Without copying any pictures, restate exactly the lines from the start of the records through the line containing "Idén mindannyian, keresztények, egyidőben".

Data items
____

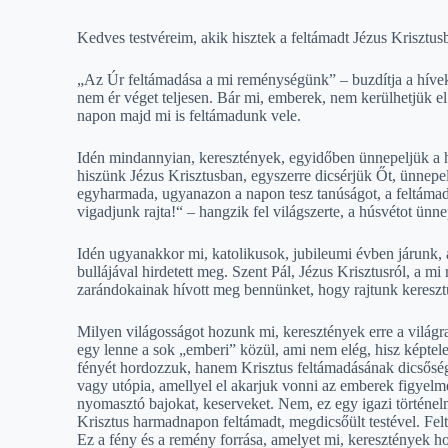
Kedves testvéreim, akik hisztek a feltámadt Jézus Krisztus
„Az Úr feltámadása a mi reménységünk” – buzdítja a híveke
nem ér véget teljesen. Bár mi, emberek, nem kerülhetjük el
napon majd mi is feltámadunk vele.
Idén mindannyian, keresztények, egyidőben ünnepeljük a hú
hiszünk Jézus Krisztusban, egyszerre dicsérjük Őt, ünnepel
egyharmada, ugyanazon a napon tesz tanúságot, a feltámad
vigadjunk rajta!“ – hangzik fel világszerte, a húsvétot ün
Idén ugyanakkor mi, katolikusok, jubileumi évben járunk
bullájával hirdetett meg. Szent Pál, Jézus Krisztusról, a 
zarándokainak hívott meg bennünket, hogy rajtunk kereszt
Milyen világosságot hozunk mi, keresztények erre a világr
egy lenne a sok „emberi” közül, ami nem elég, hisz képt
fényét hordozzuk, hanem Krisztus feltámadásának dicsőség
vagy utópia, amellyel el akarjuk vonni az emberek figyelmét
nyomasztó bajokat, keserveket. Nem, ez egy igazi történelmi
Krisztus harmadnapon feltámadt, megdicsőült testével. Fel
Ez a fény és a remény forrása, amelyet mi, keresztények ho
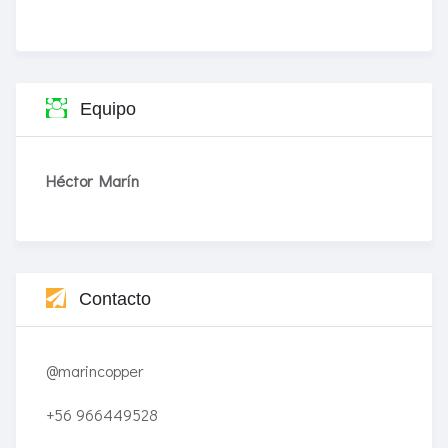
Equipo
Héctor Marín
Contacto
@marincopper
+56 966449528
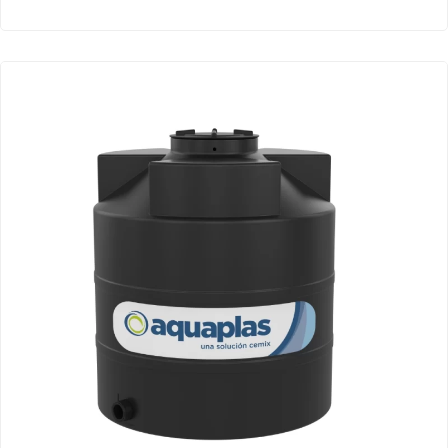
Rango
de
precios
desde
$7,067
hasta
$8,546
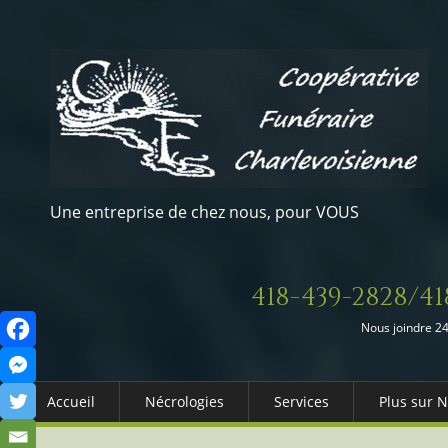
Une entreprise de chez nous, pour VOUS
418-439-2828/41
Nous joindre 24
Accueil
Nécrologies
Services
Plus sur 
Arrangements Préalables
Qui somm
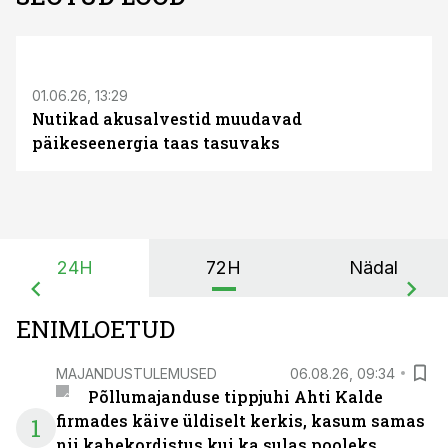
ST
01.06.26, 13:29
Nutikad akusalvestid muudavad
päikeseenergia taas tasuvaks
24H
72H
Nädal
ENIMLOETUD
MAJANDUSTULEMUSED
06.08.26, 09:34
Põllumajanduse tippjuhi Ahti Kalde
firmades käive üldiselt kerkis, kasum samas
1
nii kahekordistus kui ka sulas pooleks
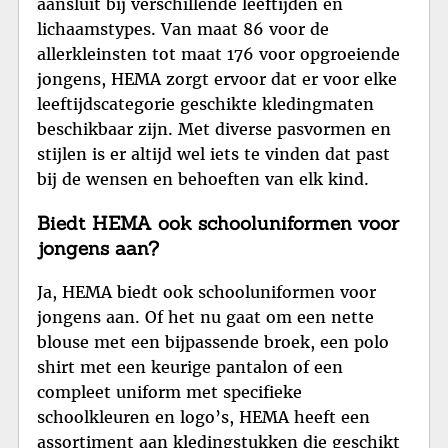
aansluit bij verschillende leeftijden en
lichaamstypes. Van maat 86 voor de
allerkleinsten tot maat 176 voor opgroeiende
jongens, HEMA zorgt ervoor dat er voor elke
leeftijdscategorie geschikte kledingmaten
beschikbaar zijn. Met diverse pasvormen en
stijlen is er altijd wel iets te vinden dat past
bij de wensen en behoeften van elk kind.
Biedt HEMA ook schooluniformen voor
jongens aan?
Ja, HEMA biedt ook schooluniformen voor
jongens aan. Of het nu gaat om een nette
blouse met een bijpassende broek, een polo
shirt met een keurige pantalon of een
compleet uniform met specifieke
schoolkleuren en logo’s, HEMA heeft een
assortiment aan kledingstukken die geschikt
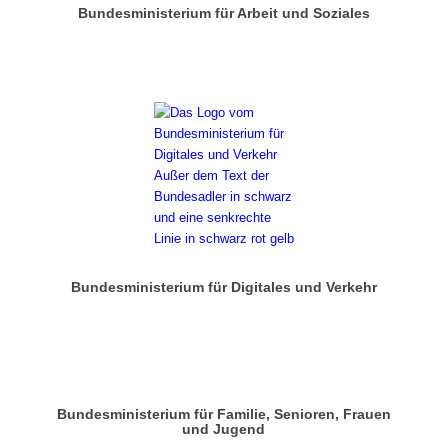
Bundesministerium für Arbeit und Soziales
Bundesministerium für Digitales und Verkehr
Bundesministerium für Familie, Senioren, Frauen
und Jugend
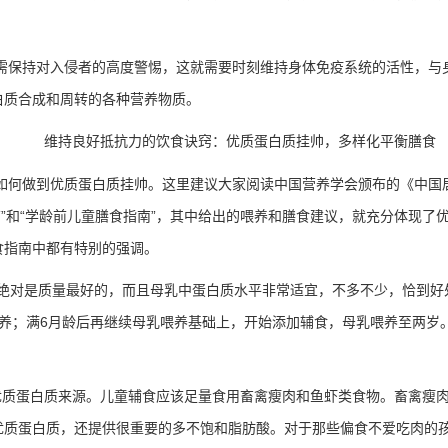
需保持对入侵者的高度警惕，这就需要时刻维持身体免疫系统的活性，与
白质合成和周转的各种营养物质。
维持良好抵抗力的饮食诀窍：优质蛋白质挂帅，多样化平衡膳食
如何做到优质蛋白质挂帅。这里建议大家阅读中国营养学会颁布的《中国
南
”
和
“
学龄前儿童膳食指南
”
，其中给出的喂养和膳食建议，就充分体现了
食指南中都有特别的强调。
绝对是质量最好的，而且母乳中蛋白质水平非常适宜，不多不少，恰到好
养；满
6
月龄后再继续母乳喂养基础上，开始添加辅食，母乳喂养至两岁
。
优质蛋白质来源。儿童辅食应该足量食用畜禽瘦肉和鱼虾类食物。畜禽瘦
优质蛋白质，还提供很重要的多不饱和脂肪酸。对于那些偏食不爱吃肉的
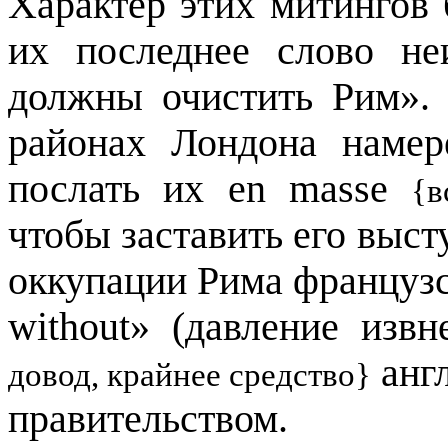
Характер этих митингов 
их последнее слово не
должны очистить Рим».
районах Лондона намер
послать их
en
masse
{в
чтобы заставить его выс
оккупации Рима французс
without
» (давление извн
англ
довод, крайнее средство}
правительством.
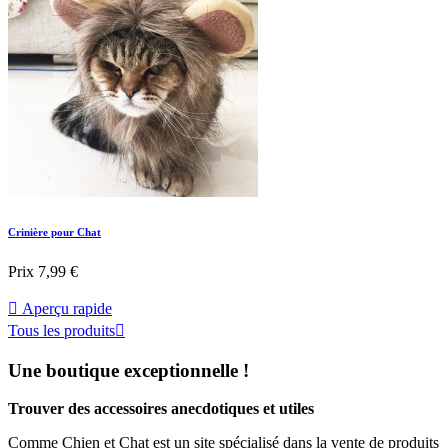
Crinière pour Chat
Prix
7,99 €

Aperçu rapide
Tous les produits

Une boutique exceptionnelle !
Trouver des accessoires anecdotiques et utiles
Comme Chien et Chat est un site spécialisé dans la vente de produits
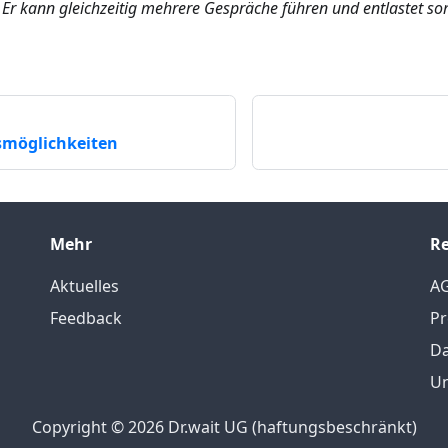
 Er kann gleichzeitig mehrere Gespräche führen und entlastet 
smöglichkeiten
Mehr
Re
Aktuelles
A
Feedback
Pr
Da
Un
Copyright © 2026 Dr.wait UG (haftungsbeschränkt)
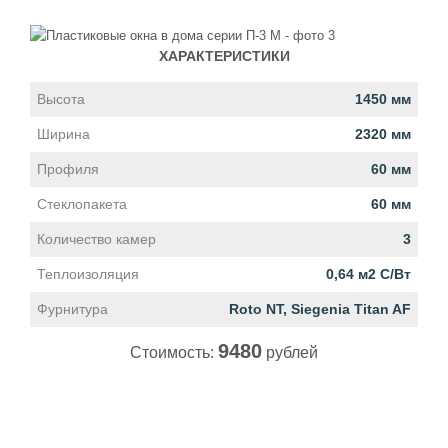
ХАРАКТЕРИСТИКИ
Высота
1450 мм
Ширина
2320 мм
Профиля
60 мм
Стеклопакета
60 мм
Количество камер
3
Теплоизоляция
0,64 м2 С/Вт
Фурнитура
Roto NT, Siegenia Titan AF
9480
Стоимость:
рублей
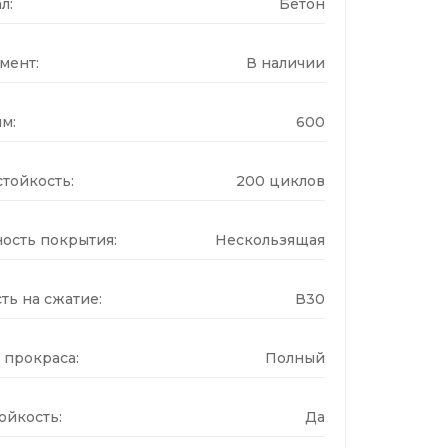
л:
Бетон
мент:
В наличии
м:
600
тойкость:
200 циклов
ость покрытия:
Нескользящая
ть на сжатие:
В30
 прокраса:
Полный
ойкость:
Да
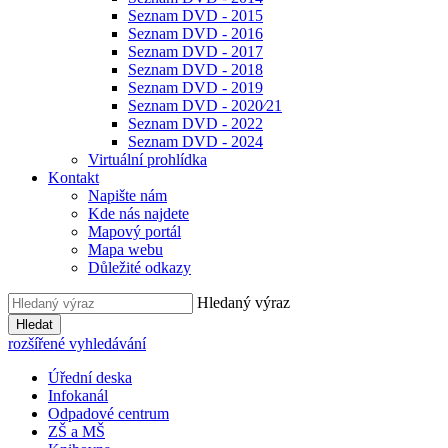
Seznam DVD - 2015
Seznam DVD - 2016
Seznam DVD - 2017
Seznam DVD - 2018
Seznam DVD - 2019
Seznam DVD - 2020⁄21
Seznam DVD - 2022
Seznam DVD - 2024
Virtuální prohlídka
Kontakt
Napište nám
Kde nás najdete
Mapový portál
Mapa webu
Důležité odkazy
Hledaný výraz
Hledat
rozšířené vyhledávání
Úřední deska
Infokanál
Odpadové centrum
ZŠ a MŠ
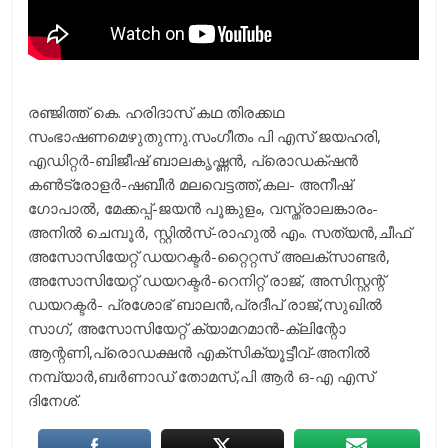
രഞ്ജിത്ത് കെ. ഹരിദാസ് കഥ തിരക്കഥ
സംഭാഷണമെഴുതുന്നു.സംഗീതം പി എസ് ജയഹരി,
എഡിറ്റർ-ബിജീഷ് ബാലകൃഷ്ണൻ, പ്രൊഡക്‌ഷൻ
കൺട്രോളർ-ഷബീർ മലവെട്ടത്ത്,കല- അനീഷ്
ഗോപാൽ, മേക്കപ്പ്-ജയൻ പൂങ്കുളം, വസ്ത്രാലങ്കാരം-
അനിൽ ചെമ്പൂർ, സ്റ്റിൽസ്-രാഹുൽ എം. സത്യൻ,ചീഫ്
അസോസിയേറ്റ് ഡയറക്ടർ-റ്റൈറ്റസ് അലക്സാണ്ടർ,
അസോസിയേറ്റ് ഡയറക്ടർ-റെനിറ്റ് രാജ്, അസിസ്റ്റന്റ്
ഡയറക്ടർ- പ്രശോഭ് ബാലൻ,പ്രദീപ് രാജ്,സുഖിൽ
സാഗ്, അസോസിയേറ്റ് ക്യാമറമാൻ-ക്ലിന്റോ
ആന്റണി,പ്രൊഡക്ഷൻ എക്സിക്യൂട്ടീവ്-അനിൽ
നമ്പ്യാർ,ബർണാഡ് തോമസ്,പി ആർ ഒ-എ എസ്
ദിനേശ്.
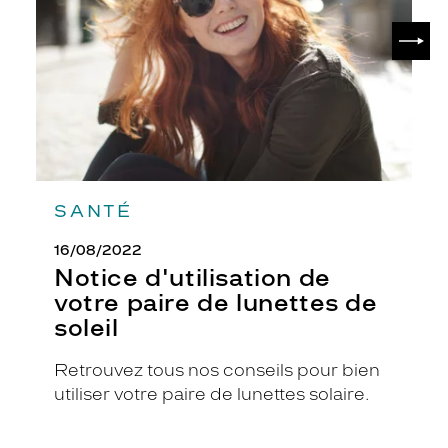
paire
de
SUIV
lunettes
de
soleil
SANTÉ
16/08/2022
Notice d'utilisation de
votre paire de lunettes de
soleil
Retrouvez tous nos conseils pour bien
utiliser votre paire de lunettes solaire.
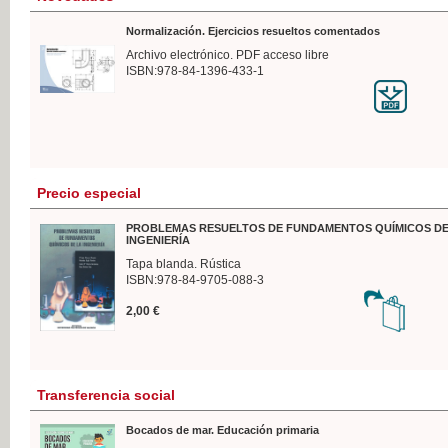
Normalización. Ejercicios resueltos comentados
Archivo electrónico. PDF acceso libre
ISBN:978-84-1396-433-1
Precio especial
PROBLEMAS RESUELTOS DE FUNDAMENTOS QUÍMICOS DE
INGENIERÍA
Tapa blanda. Rústica
ISBN:978-84-9705-088-3
2,00 €
Transferencia social
Bocados de mar. Educación primaria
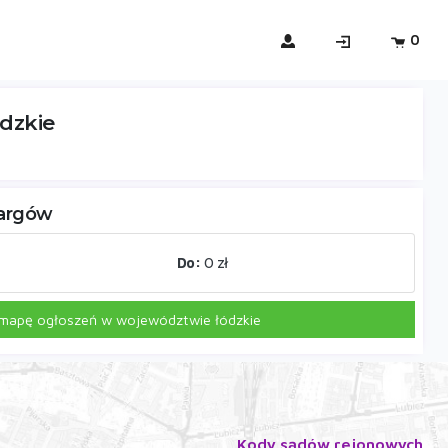
0
ódzkie
targów
Do:
0 zł
 mapę ogłoszeń w województwie łódzkie
Kody sądów rejonowych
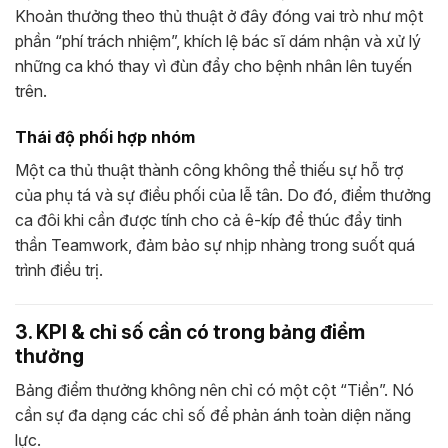
Khoản thưởng theo thủ thuật ở đây đóng vai trò như một
phần “phí trách nhiệm”, khích lệ bác sĩ dám nhận và xử lý
những ca khó thay vì đùn đẩy cho bệnh nhân lên tuyến
trên.
Thái độ phối hợp nhóm
Một ca thủ thuật thành công không thể thiếu sự hỗ trợ
của phụ tá và sự điều phối của lễ tân. Do đó, điểm thưởng
ca đôi khi cần được tính cho cả ê-kíp để thúc đẩy tinh
thần Teamwork, đảm bảo sự nhịp nhàng trong suốt quá
trình điều trị.
3. KPI & chỉ số cần có trong bảng điểm
thưởng
Bảng điểm thưởng không nên chỉ có một cột “Tiền”. Nó
cần sự đa dạng các chỉ số để phản ánh toàn diện năng
lực.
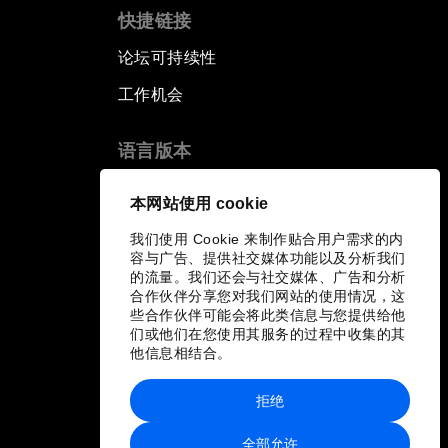
快捷链接
论坛可持续性
工作机会
语言版本
EN
ES
中文
日本語
▪
▪
▪
本网站使用 cookie
我们使用 Cookie 来制作贴合用户需求的内
容与广告、提供社交媒体功能以及分析我们
的流量。我们还会与社交媒体、广告和分析
合作伙伴分享您对我们网站的使用情况，这
些合作伙伴可能会将此类信息与您提供给他
们或他们在您使用其服务的过程中收集的其
他信息相结合。
拒绝
全部允许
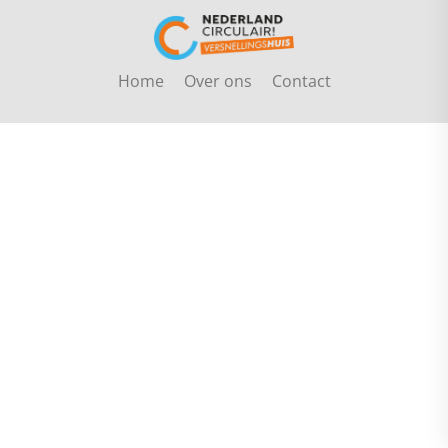
Home
Over ons
Contact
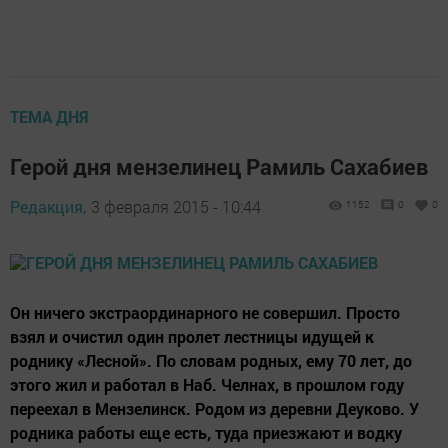
ТЕМА ДНЯ
Герой дня мензелинец Рамиль Сахабиев
Редакция,
3 февраля 2015 - 10:44
1152
0
0
Он ничего экстраординарного не совершил. Просто
взял и очистил один пролет лестницы идущей к
роднику «Лесной». По словам родных, ему 70 лет, до
этого жил и работал в Наб. Челнах, в прошлом году
переехал в Мензелинск. Родом из деревни Деуково. У
родника работы еще есть, туда приезжают и водку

____

> [THE COMPLETED TASK]:
Kedves testvéreim, akik hisztek a feltámadt Jézus Krisztus
„Az Úr feltámadása a mi reménységünk” – buzdítja a híveke
nem ér véget teljesen. Bár mi, emberek, nem kerülhetjük el
napon majd mi is feltámadunk vele.
Idén mindannyian, keresztények, egyidőben ünnepeljük a hú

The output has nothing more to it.